→ **What the exercise asks**
Copy every line of the following data that includes the string "заочной".

Data START

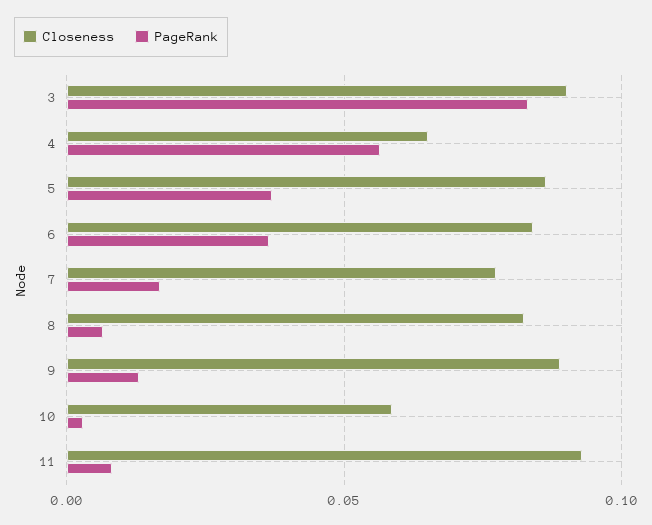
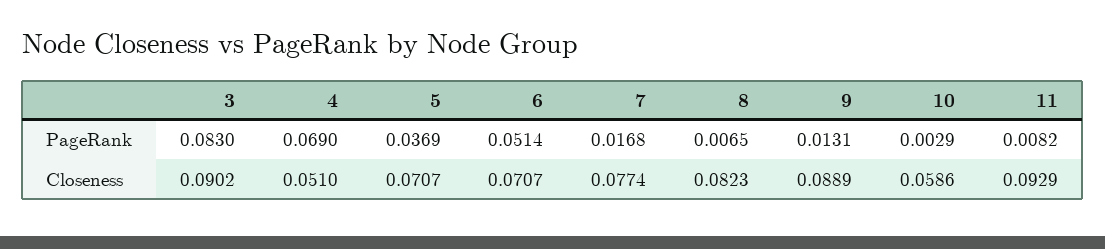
Closeness, 4: 0.065 -> 0.051
PageRank, 4: 0.055 -> 0.069
Closeness, 5: 0.085 -> 0.0707
Closeness, 6: 0.085 -> 0.0707
PageRank, 6: 0.035 -> 0.0514

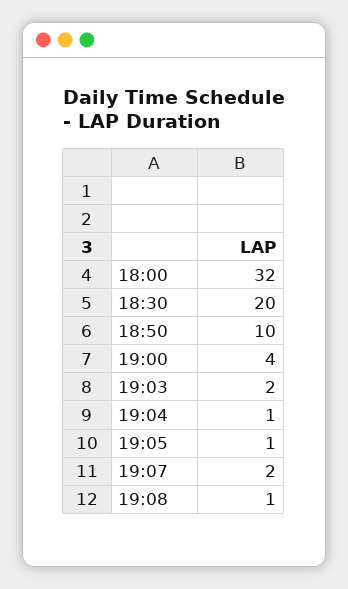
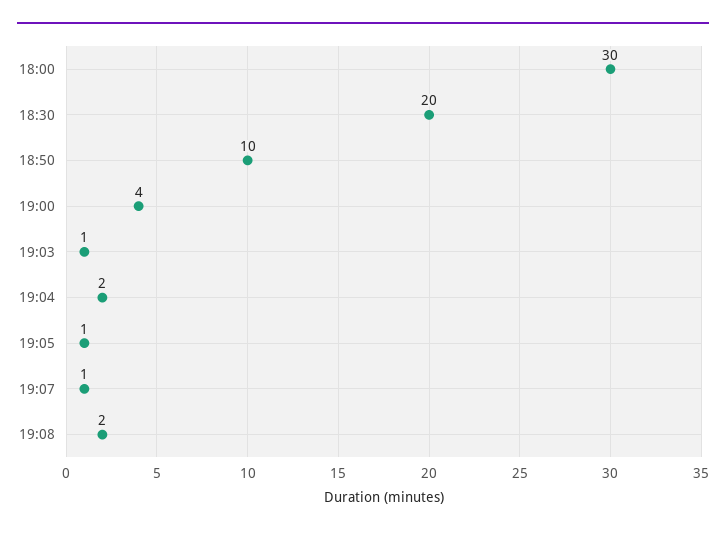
18:00: 32 -> 30
19:03: 2 -> 1
19:04: 1 -> 2
19:07: 2 -> 1
19:08: 1 -> 2

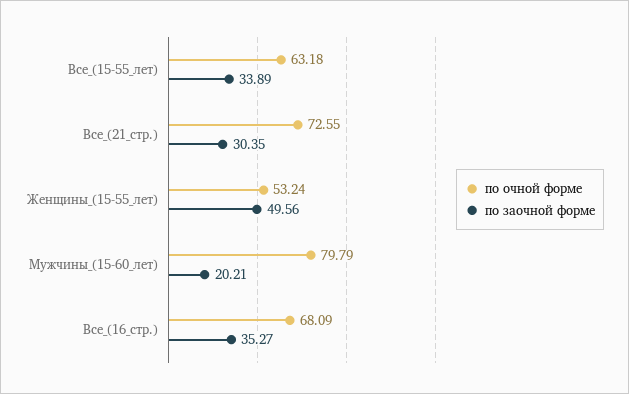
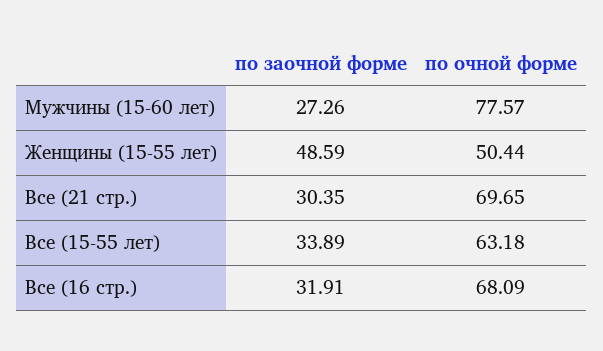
по очной форме, Все_(21_стр.): 72.55 -> 69.65
по очной форме, Женщины_(15-55_лет): 53.24 -> 50.44
по заочной форме, Женщины_(15-55_лет): 49.56 -> 48.59
по очной форме, Мужчины_(15-60_лет): 79.79 -> 77.57
по заочной форме, Мужчины_(15-60_лет): 20.21 -> 27.26
по заочной форме, Все_(16_стр.): 35.27 -> 31.91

Data END

→ **Worked solution**
по заочной форме, Женщины_(15-55_лет): 49.56 -> 48.59
по заочной форме, Мужчины_(15-60_лет): 20.21 -> 27.26
по заочной форме, Все_(16_стр.): 35.27 -> 31.91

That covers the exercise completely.